Page excerpt>

Collaboratory@Columbia to Embed Data Literacy Throughout Curriculum

The seminar in Fayerweather Hall required a new four-letter code in the directory of classes—HSAM—because it combines disciplines that are rarely taught in tandem, history and applied mathematics. On a recent Tuesday, the discussion was about interpreting and analyzing data in polls, surveys and social media.

February 17, 2017

“Think about who’s generating the survey, who’s funding it and what they want,” Chris Wiggins, associate professor of applied mathematics in Columbia Engineering School, told the students. “It’s difficult to do statistical analysis that’s not poisoned by one’s own beliefs.” He co-teaches the class, “Data: Past, Present and Future,” with Matthew L. Jones, the James R. Barker Professor of Contemporary Civilization in the history department.

The course is among the first from the Collaboratory@Columbia, an initiative jointly founded last year by Columbia’s Data Science Institute and Columbia Entrepreneurship to embed data literacy in Columbia’s curriculum by pairing data scientists with professors in other fields to develop and teach new courses. Wiggins (CC’93), chief data scientist for The New York Times, is affiliated with the Data Science Institute. Jones, whose specialty is the history of science and technology, studied data science, computer law and privacy law with a 2012-2015 fellowship from the Andrew W. Mellon Foundation.

“Our class aims to combine an introduction to statistical and computational reasoning with reflection on the ethical and political ramifications,” said Jones, who is working on a book about data collection and analysis by government intelligence agencies. “Data is not a natural thing, there are systems that produce it. We have to equip people to be critical about the limitations and possibilities of every data set, wherever it comes from.”

Saved data entries:
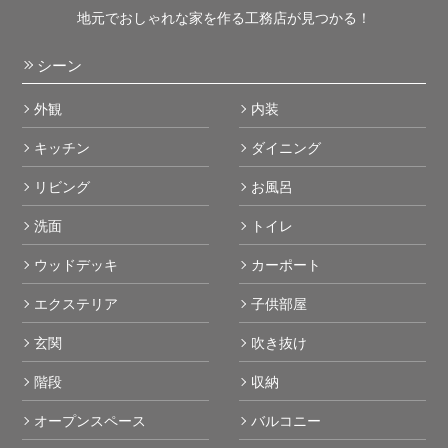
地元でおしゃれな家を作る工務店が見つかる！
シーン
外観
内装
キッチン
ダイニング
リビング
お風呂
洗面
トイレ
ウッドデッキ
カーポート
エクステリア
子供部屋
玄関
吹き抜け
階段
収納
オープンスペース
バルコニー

* * *

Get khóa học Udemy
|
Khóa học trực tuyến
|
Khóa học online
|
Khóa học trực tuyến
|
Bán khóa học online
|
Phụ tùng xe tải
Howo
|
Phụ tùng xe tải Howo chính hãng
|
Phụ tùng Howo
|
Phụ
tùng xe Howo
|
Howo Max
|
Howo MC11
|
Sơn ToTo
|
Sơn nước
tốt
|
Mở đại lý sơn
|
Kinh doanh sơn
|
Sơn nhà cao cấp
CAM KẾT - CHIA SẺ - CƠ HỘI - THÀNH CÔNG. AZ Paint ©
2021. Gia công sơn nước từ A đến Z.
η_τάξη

...

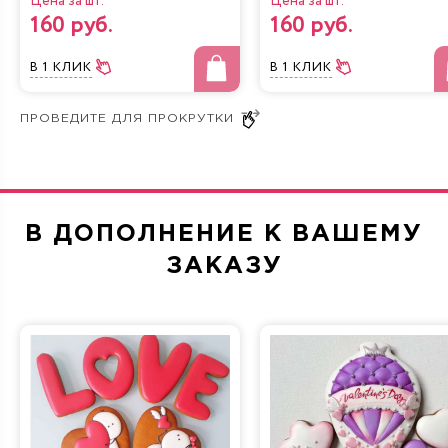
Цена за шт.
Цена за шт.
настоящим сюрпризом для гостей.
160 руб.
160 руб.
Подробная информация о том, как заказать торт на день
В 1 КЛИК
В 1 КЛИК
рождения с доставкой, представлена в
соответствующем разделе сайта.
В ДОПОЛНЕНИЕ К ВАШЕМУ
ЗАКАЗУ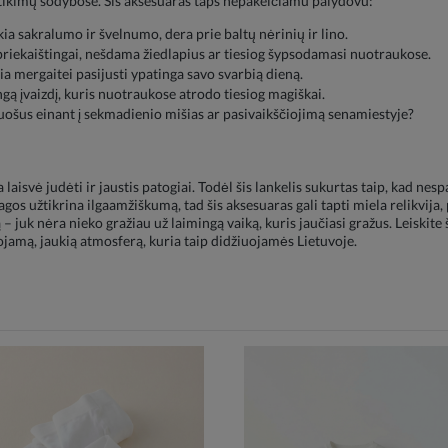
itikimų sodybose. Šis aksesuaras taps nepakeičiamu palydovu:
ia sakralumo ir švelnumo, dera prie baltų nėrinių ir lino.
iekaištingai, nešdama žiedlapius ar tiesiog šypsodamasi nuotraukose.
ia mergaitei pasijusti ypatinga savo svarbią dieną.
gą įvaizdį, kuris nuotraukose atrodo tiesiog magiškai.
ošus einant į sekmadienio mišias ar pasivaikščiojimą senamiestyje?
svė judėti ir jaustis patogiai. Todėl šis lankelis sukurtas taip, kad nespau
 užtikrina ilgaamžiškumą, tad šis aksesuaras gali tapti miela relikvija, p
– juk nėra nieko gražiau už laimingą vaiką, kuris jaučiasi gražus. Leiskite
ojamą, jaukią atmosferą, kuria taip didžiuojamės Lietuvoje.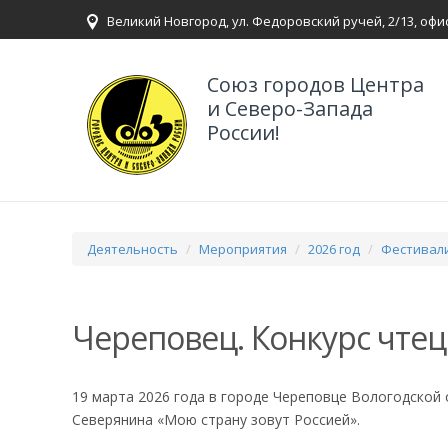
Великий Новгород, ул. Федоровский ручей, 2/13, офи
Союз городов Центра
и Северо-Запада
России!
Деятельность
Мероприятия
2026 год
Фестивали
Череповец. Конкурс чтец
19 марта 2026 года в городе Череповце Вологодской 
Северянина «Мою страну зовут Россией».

Problem set>
A. According to the Collaboratory article, why did the seminar in Fayerweather Hall need a new four-letter code, HSAM, in the directory of classes?
B. For each statement, answer yes or no to whether it agrees with the Collaboratory article, and quote the words from the article that decide it. (i) Chris Wiggins and Matthew L. Jones teach the course together. (ii) The Data Science Institute founded the Collaboratory@Columbia on its own. (iii) Jones held a fellowship from the Andrew W. Mellon Foundation.

Solved problems>
A. The seminar needed the new code HSAM because it combines history and applied mathematics, disciplines that are rarely taught in tandem.

B.
(i) Yes: "He co-teaches the class, “Data: Past, Present and Future,” with Matthew L. Jones"
(ii) No: "jointly founded last year by Columbia’s Data Science Institute and Columbia Entrepreneurship"
(iii) Yes: "with a 2012-2015 fellowship from the Andrew W. Mellon Foundation"